Direktur Eksekutif Gabungan Industri Kelapa Sawit Indonesia (GAPKI), Danang Giriwardana menyampaikan pengembangan industri hilir kelapa sawit perlu diperkuat dari aspek inovasi dan meningkatkan jumlah hak paten produk. Sebab Indonesia sebagai produsen CPO terbesar,  belum bisa menghasilkan produk turunan dengan inovasi pada industri hilir kelapa sawit.

“Industri downstream kita masih lemah, Kalau saya lihat inovasi produk kelapa sawit berjumlah 7.456 paten. Dari jumlah tadi, kepemilikan hak paten tidak didominasi negara produsen kelapa sawit. Sekitar 55 persen dipegang Amerika Serikat,” ujar Danang.

Dari seluruh paten yang ada, Indonesia baru punya 3 inovasi paten. Di level Asia, Malaysia menempati posisi teratas berjumlah 79 paten, Singapura sebanyak 34 paten, dan Thailand berjumlah 4 inovasi paten.

Di sektor swata, grup besar pemegang paten antara lain Unilever dan L’oreal. “Kalau kita lihat, hasil produk turunan CPO Indonesia juga cukup rendah. Produk turunan CPO Indonesia sebanyak 47 produk dan Malaysia memiliki lebih dari 100 produk turunan CPO.”

Danang menjelaskan berkaca dari fakta tersebut sejatinya perlu ada upaya bersama supaya inovasi paten sawit tidak lagi didominasi negara-negara non produsen kelapa sawit. Untuk itulah, pemangku kebijakan harus lebih jeli melihat kondisi ini.

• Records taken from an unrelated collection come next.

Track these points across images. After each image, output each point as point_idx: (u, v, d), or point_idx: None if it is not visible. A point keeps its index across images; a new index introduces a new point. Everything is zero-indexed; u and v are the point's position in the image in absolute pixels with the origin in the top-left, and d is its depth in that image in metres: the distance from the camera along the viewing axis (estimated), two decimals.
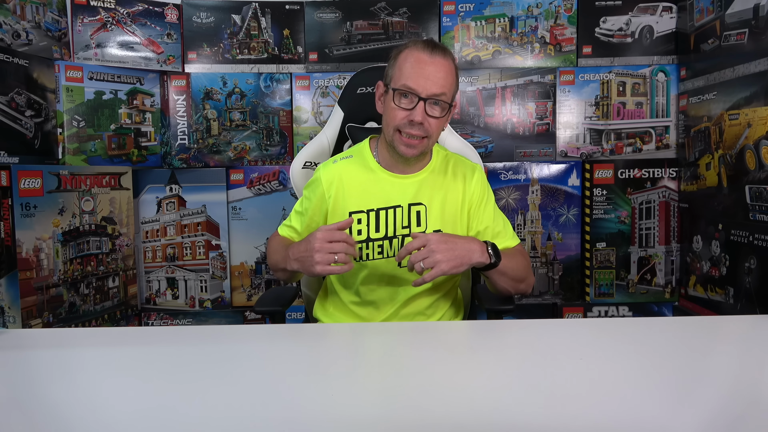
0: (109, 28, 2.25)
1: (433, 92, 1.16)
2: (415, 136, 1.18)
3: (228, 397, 0.72)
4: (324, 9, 2.37)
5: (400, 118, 1.18)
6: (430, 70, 1.16)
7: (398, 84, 1.18)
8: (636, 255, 2.32)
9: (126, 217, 2.28)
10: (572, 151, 2.34)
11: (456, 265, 1.11)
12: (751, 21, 1.77)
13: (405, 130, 1.18)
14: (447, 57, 1.19)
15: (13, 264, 1.85)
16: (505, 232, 1.31)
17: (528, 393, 0.73)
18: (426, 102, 1.16)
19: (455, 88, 1.22)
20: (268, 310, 1.37)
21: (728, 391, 0.74)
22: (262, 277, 2.42)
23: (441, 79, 1.16)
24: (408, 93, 1.17)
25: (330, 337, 1.07)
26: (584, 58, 2.34)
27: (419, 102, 1.16)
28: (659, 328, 1.09)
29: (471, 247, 1.15)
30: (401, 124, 1.18)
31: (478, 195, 1.30)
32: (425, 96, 1.16)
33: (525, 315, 2.30)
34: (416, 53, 1.18)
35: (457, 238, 1.16)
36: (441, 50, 1.19)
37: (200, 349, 0.94)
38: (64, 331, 1.42)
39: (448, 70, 1.18)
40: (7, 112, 1.89)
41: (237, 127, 2.38)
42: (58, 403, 0.72)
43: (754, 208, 1.76)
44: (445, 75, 1.17)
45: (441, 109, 1.18)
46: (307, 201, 1.32)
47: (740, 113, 1.82)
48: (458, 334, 1.07)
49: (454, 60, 1.22)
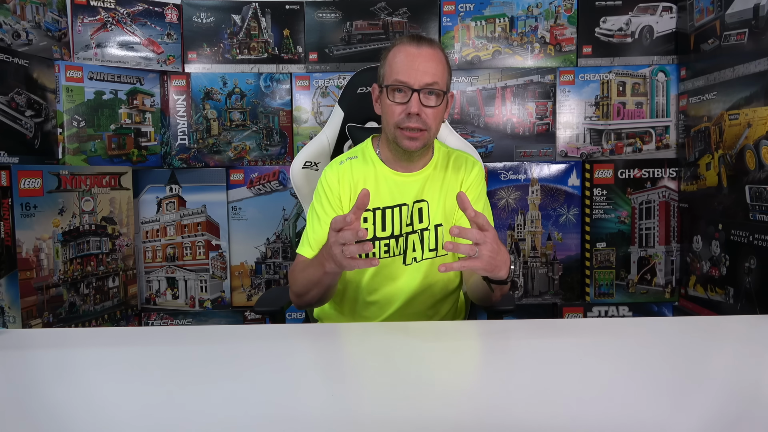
0: (109, 28, 2.25)
1: (426, 82, 1.17)
2: (415, 129, 1.18)
3: (228, 397, 0.72)
4: (324, 9, 2.36)
5: (397, 113, 1.19)
6: (420, 61, 1.17)
7: (390, 80, 1.19)
8: (636, 255, 2.32)
9: (126, 217, 2.28)
10: (572, 151, 2.34)
11: (488, 270, 1.03)
12: (751, 21, 1.77)
13: (404, 125, 1.18)
14: (435, 47, 1.20)
15: (13, 264, 1.85)
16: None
17: (528, 393, 0.73)
18: (420, 93, 1.17)
19: (448, 77, 1.23)
20: (268, 310, 1.37)
21: (728, 391, 0.74)
22: (262, 277, 2.42)
23: (431, 68, 1.17)
24: (401, 87, 1.18)
25: (330, 337, 1.07)
26: (584, 58, 2.34)
27: (413, 94, 1.17)
28: (659, 328, 1.09)
29: (506, 261, 1.07)
30: (399, 119, 1.18)
31: (472, 187, 1.31)
32: (418, 87, 1.16)
33: (525, 315, 2.30)
34: (403, 48, 1.19)
35: (502, 247, 1.07)
36: (428, 41, 1.20)
37: (200, 349, 0.94)
38: (64, 331, 1.42)
39: (438, 59, 1.19)
40: (7, 112, 1.89)
41: (237, 127, 2.38)
42: (58, 403, 0.72)
43: (754, 208, 1.76)
44: (435, 64, 1.18)
45: (436, 97, 1.19)
46: (327, 202, 1.27)
47: (740, 113, 1.81)
48: (458, 334, 1.07)
49: (442, 50, 1.23)
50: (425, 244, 1.27)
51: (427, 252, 1.27)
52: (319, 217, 1.27)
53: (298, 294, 1.21)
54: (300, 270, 1.21)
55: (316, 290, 1.16)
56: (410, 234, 1.27)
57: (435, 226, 1.27)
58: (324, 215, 1.26)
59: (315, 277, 1.13)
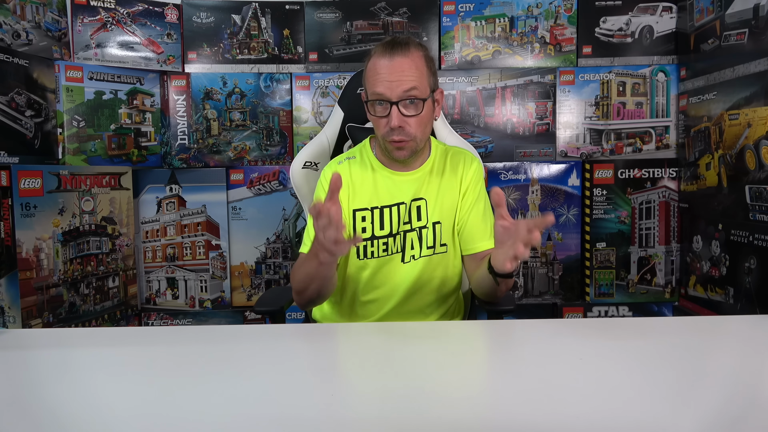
0: (109, 28, 2.25)
1: (402, 90, 1.15)
2: (399, 141, 1.19)
3: (228, 397, 0.72)
4: (324, 9, 2.36)
5: (381, 127, 1.20)
6: (394, 71, 1.15)
7: (369, 93, 1.20)
8: (636, 255, 2.32)
9: (126, 217, 2.28)
10: (572, 151, 2.34)
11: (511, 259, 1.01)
12: (751, 21, 1.77)
13: (389, 138, 1.19)
14: (408, 52, 1.17)
15: (13, 264, 1.85)
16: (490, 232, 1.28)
17: (528, 393, 0.73)
18: (399, 104, 1.16)
19: (429, 77, 1.21)
20: (268, 310, 1.37)
21: (728, 391, 0.74)
22: (262, 277, 2.42)
23: (407, 76, 1.16)
24: (380, 101, 1.17)
25: (330, 337, 1.07)
26: (584, 58, 2.33)
27: (392, 107, 1.16)
28: (659, 328, 1.09)
29: None
30: (385, 132, 1.19)
31: (472, 184, 1.31)
32: (396, 99, 1.16)
33: (525, 315, 2.30)
34: (377, 60, 1.18)
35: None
36: (401, 47, 1.17)
37: (200, 349, 0.94)
38: (64, 331, 1.42)
39: (412, 64, 1.17)
40: (7, 112, 1.89)
41: (237, 127, 2.38)
42: (58, 403, 0.72)
43: (754, 208, 1.76)
44: (410, 71, 1.16)
45: (416, 106, 1.18)
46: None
47: (740, 113, 1.81)
48: (458, 334, 1.07)
49: (420, 49, 1.20)
50: (423, 242, 1.28)
51: (425, 250, 1.28)
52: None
53: (298, 291, 1.21)
54: (298, 266, 1.22)
55: (314, 284, 1.16)
56: (408, 232, 1.28)
57: (433, 223, 1.28)
58: None
59: (312, 270, 1.13)
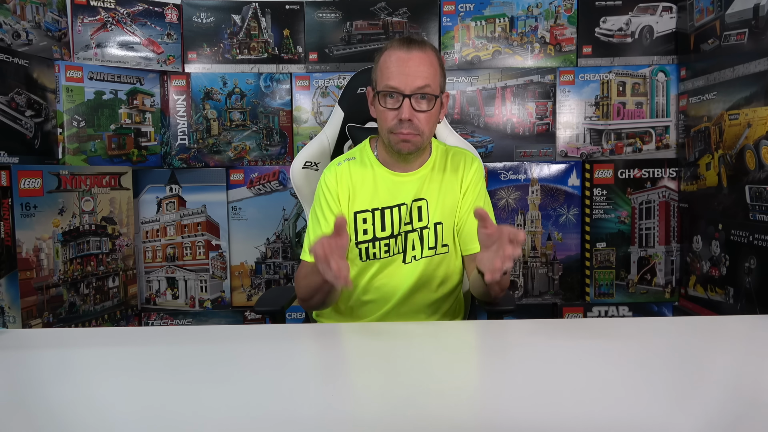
0: (109, 28, 2.25)
1: (417, 86, 1.17)
2: (408, 134, 1.19)
3: (228, 397, 0.72)
4: (324, 9, 2.36)
5: (390, 119, 1.19)
6: (410, 65, 1.17)
7: (382, 85, 1.20)
8: (636, 255, 2.32)
9: (126, 217, 2.28)
10: (572, 151, 2.34)
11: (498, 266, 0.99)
12: (751, 21, 1.77)
13: (397, 131, 1.19)
14: (425, 49, 1.19)
15: (13, 264, 1.85)
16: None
17: (528, 393, 0.73)
18: (411, 98, 1.17)
19: (441, 78, 1.22)
20: (268, 310, 1.37)
21: (728, 392, 0.74)
22: (262, 277, 2.42)
23: (422, 72, 1.17)
24: (392, 92, 1.18)
25: (330, 337, 1.07)
26: (584, 58, 2.33)
27: (404, 99, 1.17)
28: (659, 328, 1.09)
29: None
30: (392, 125, 1.19)
31: (472, 184, 1.31)
32: (409, 92, 1.17)
33: (525, 315, 2.29)
34: (394, 52, 1.19)
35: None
36: (418, 44, 1.19)
37: (200, 349, 0.94)
38: (64, 331, 1.42)
39: (429, 62, 1.19)
40: (7, 112, 1.89)
41: (237, 127, 2.38)
42: (58, 403, 0.72)
43: (754, 208, 1.76)
44: (426, 67, 1.18)
45: (428, 102, 1.19)
46: (326, 205, 1.28)
47: (740, 113, 1.81)
48: (458, 334, 1.07)
49: (435, 51, 1.22)
50: (425, 243, 1.28)
51: (426, 250, 1.28)
52: (320, 221, 1.28)
53: (303, 299, 1.24)
54: (302, 277, 1.23)
55: (318, 296, 1.18)
56: (409, 233, 1.28)
57: (434, 224, 1.28)
58: (324, 218, 1.28)
59: (316, 285, 1.14)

Dalam perspektif Danang, ada empat tantangan besar perkebunan sawit di Indonesia Pertama, mengenai isu sustainability yang memuat tiga aspek penting yaitu, people, profit dan planet. Isu sustainability tidak terfokus kepada persoalan lingkungan hidup semata melainkan perlu melihat pula isu people (kesejahteraan) dan ekonomi (profit). Sustainability terhadap planet akan terjamin jika sustainablityekonomi orang-orang itu terjamin.

“Kita tidak boleh hanya memikirkan negara hanya sebatas hutan sementara masih ada rakyat yang miskin. Mestinya lebih mengedepankan jangan sampai tebang pohon tapi masyarakatnya miskin tidak bisa tanam apapun di lahan yang ada,” ujar Danang.

Padahal dari data yang disampaikan Danang menunjukkan tutupan hutan di Indonesia lebih besar daripada negara lain. Tutupan hutan di Indonesia sebesar 52%, Amerika Serikat 33,8%, Inggris 13,0%, Perancis 31%, Belanda 11,1%, dan Australia 16,0%.

Pertanyaan lebih lanjut yaitu  apakah Indonesia tidak boleh membuka hutan untuk membangun kesejahteraan rakyat? Sementara itu, kata Danang, negara-negara lain punya tutupan hutan yang jauh lebih sedikit namun dizinkan untuk mengembangkan pembangunannya dalam bentuk pelabuhan, akses jalan. Indonesia, membuka lahan sedikit, semua teriak deforestasi.

Point kedua mengenai kesenjangan produktivitasIndonesia mempunyai produktivitas sebanyak 4 ton per hektare lebih rendah dari Malaysia yang mencapai  10 ton per hektare. Bahkan untuk perkebunan rakyat baru di kisaran 2-3 ton perhektar, beberapa tempat ada kebun rakyat dengan produktivitas antara 1 hingga 1,5 ton per hektar. Dan, rendahnya produktivitas menjadi tantangan bagi Dirjenbun supaya petani rakyat dapat meningkatkan produktifitasnya.

Danang  menjelaskan poin ketiga yaitu smallhoder management. Ada sejumlah aspek penting untuk pembenahan petani kecil yaitu  performa manajemen perkebunan, gaya hidup petani, kemitraan dengan pabrik kelapa sawit (PKS), pola distribusi Tandan Buah Segar (TBS) dan pola interaksi petani sawit. Kendala yang dihadapi petani menurut Danang, banyak petani sawit tidak berkelompok tidak berorganisasi, maka perlu intervensi dengan membentuk Badan Usaha milik rakyat (BUMR) atau menjadi BUMDes.